_Data for analysis_

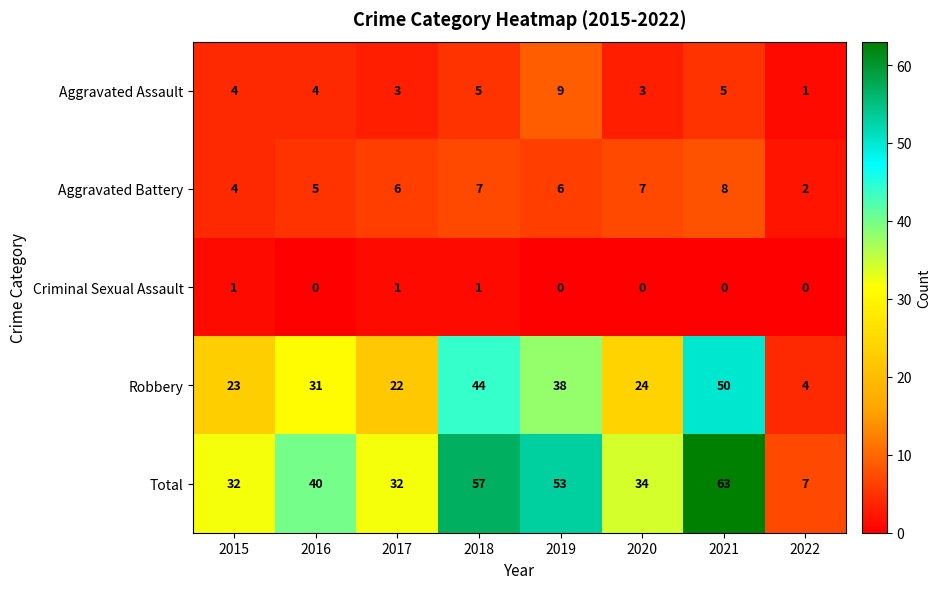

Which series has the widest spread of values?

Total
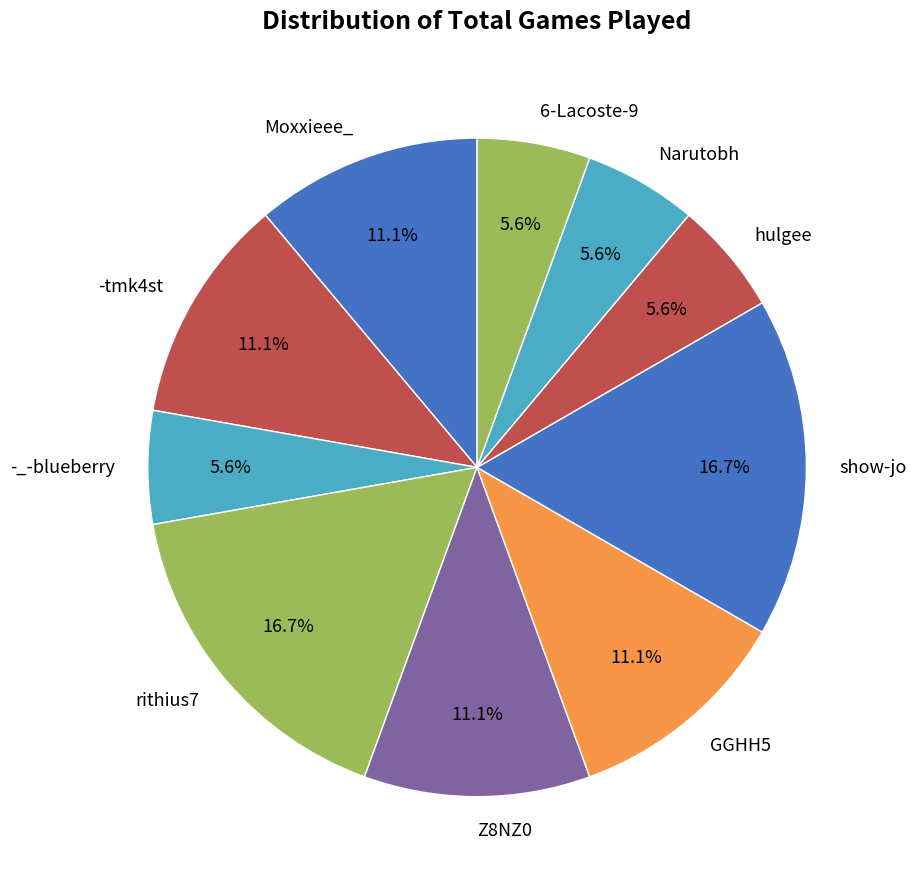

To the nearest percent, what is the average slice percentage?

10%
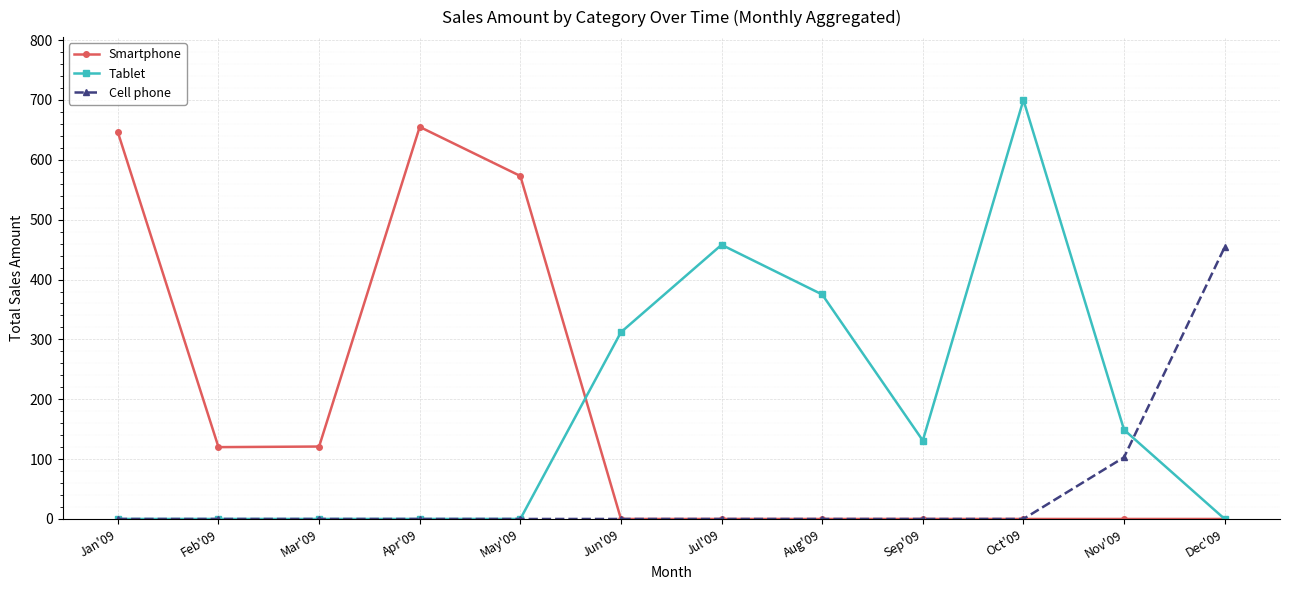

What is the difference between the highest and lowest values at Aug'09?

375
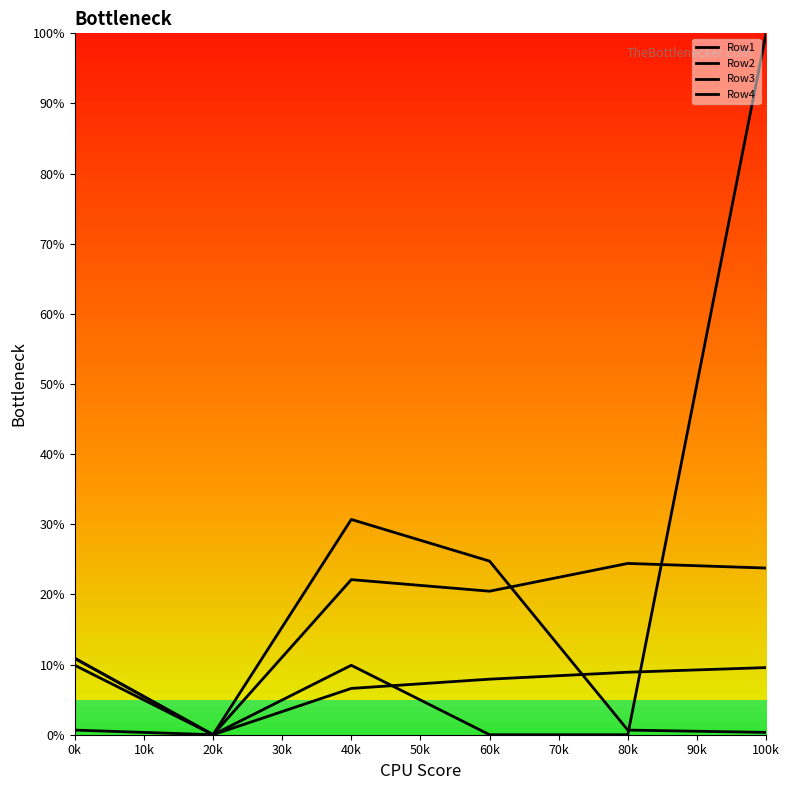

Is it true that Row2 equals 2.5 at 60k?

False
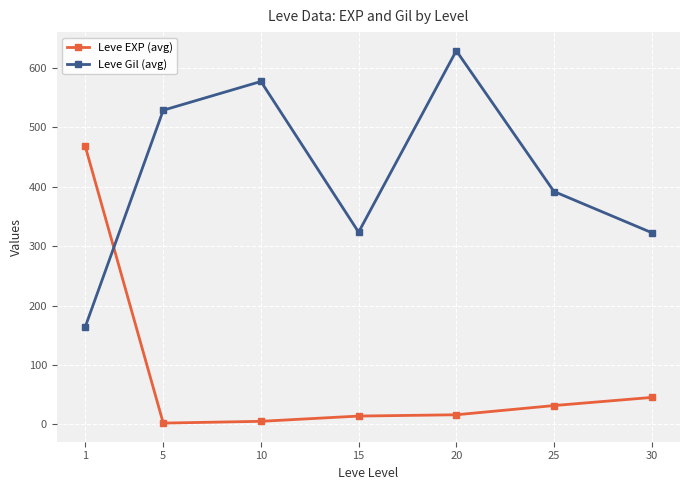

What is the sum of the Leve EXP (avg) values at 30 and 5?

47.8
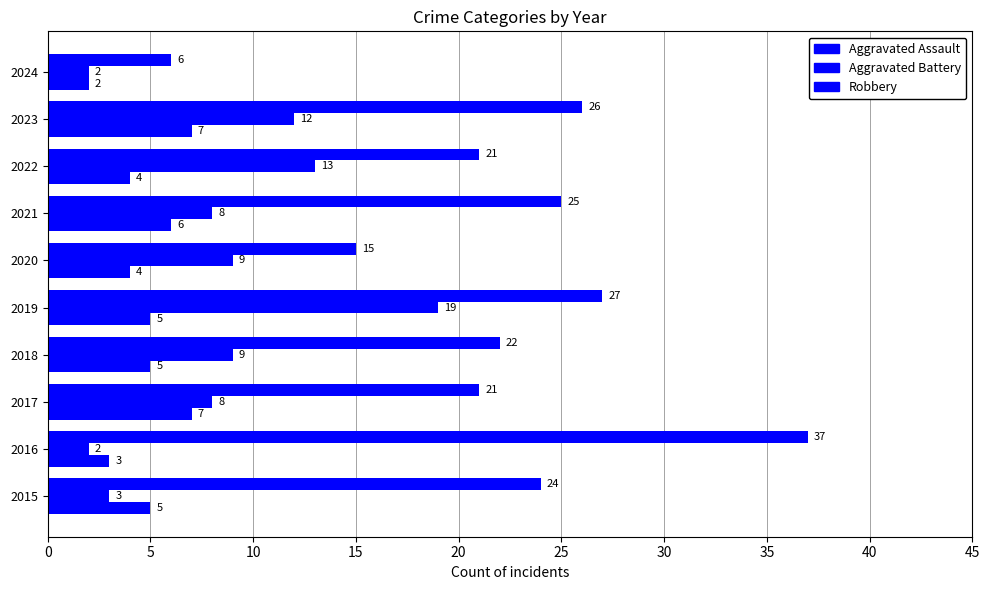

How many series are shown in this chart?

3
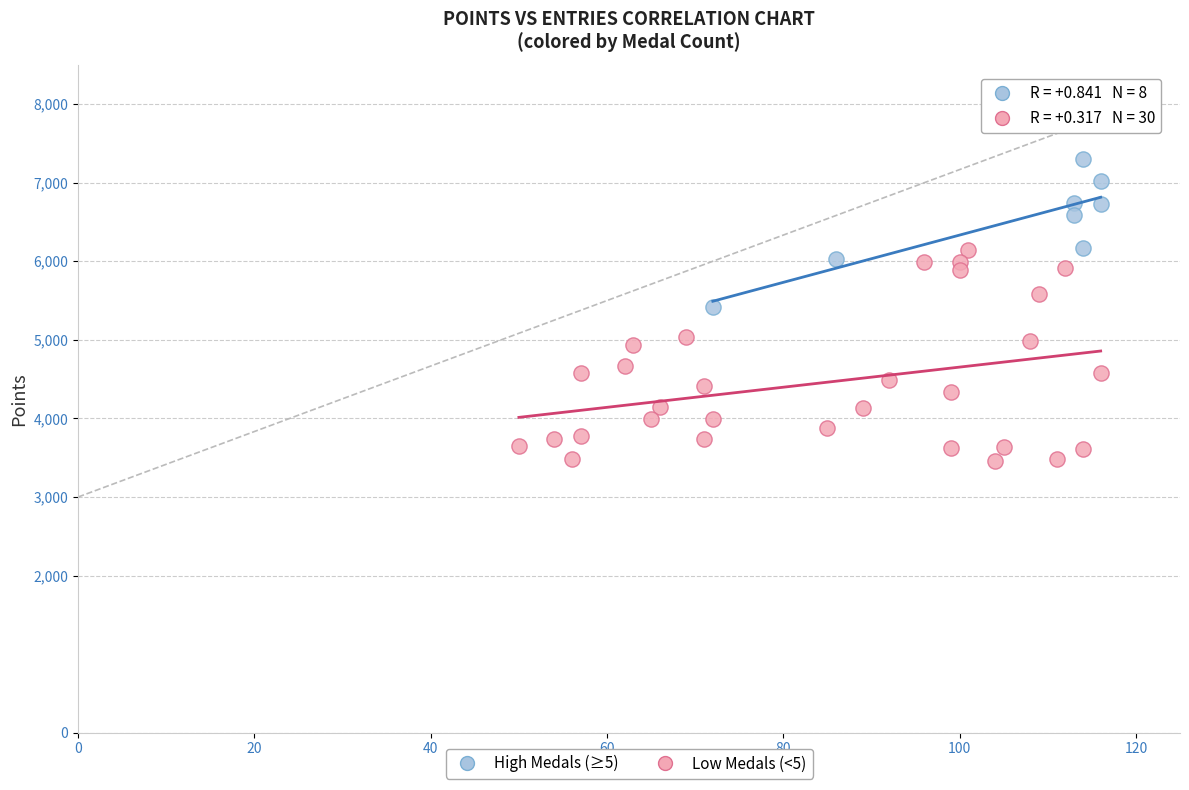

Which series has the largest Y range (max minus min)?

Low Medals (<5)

_Task prompt_
Reproduce every line of text in the listing above without any changes, and leave the pictures out.

_Task answer_
Which series has the widest spread of values?

Total

To the nearest percent, what is the average slice percentage?

10%

What is the difference between the highest and lowest values at Aug'09?

375

Is it true that Row2 equals 2.5 at 60k?

False

What is the sum of the Leve EXP (avg) values at 30 and 5?

47.8

How many series are shown in this chart?

3

Which series has the largest Y range (max minus min)?

Low Medals (<5)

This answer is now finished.